Security Considerations
Because port 943 has no official assignment, there's no standard for what should be running on it. If you're running OpenVPN Access Server, port 943 should serve HTTPS traffic with a valid certificate. If you're not running OpenVPN, port 943 should be closed.
Firewall rules:
- If running OpenVPN Access Server: Allow incoming TCP 943, but only from networks that need administrative access
- If not running OpenVPN: Block incoming TCP 943 entirely
The lack of official assignment means there's no "correct" use for this port. Whatever you find listening here is application-specific.
Related Ports
- Port 443: Standard HTTPS—OpenVPN Access Server uses port sharing to forward web requests from 443 to 943
- Port 1194: OpenVPN's standard UDP port for VPN connections
- Port 945: Used by OpenVPN Access Server for clustering (also unassigned by IANA)

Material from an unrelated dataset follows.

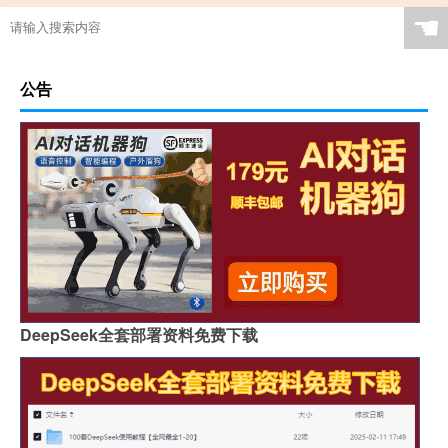
☚
公告
DeepSeek全套部署资料免费下载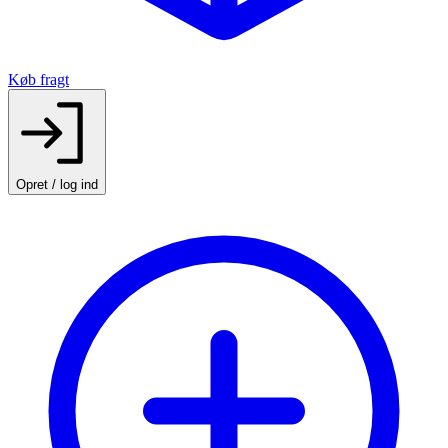
Køb fragt
Opret / log ind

The Unassigned Port Philosophy
The well-known port range exists to prevent chaos. IANA assigns ports to standardized protocols so everyone knows what to expect. Port 25 is SMTP. Port 80 is HTTP. Port 443 is HTTPS.
But not every port got assigned. Some remain unassigned—gaps in the registry, reserved for future use or simply never claimed by a standard protocol.
Applications like OpenVPN Access Server use these gaps. It's not wrong, exactly. But it creates a kind of informal ownership: the port isn't officially assigned, but if you deploy the software, you're using that port whether IANA approves or not.
Port 943 is what happens when software moves faster than standards bodies.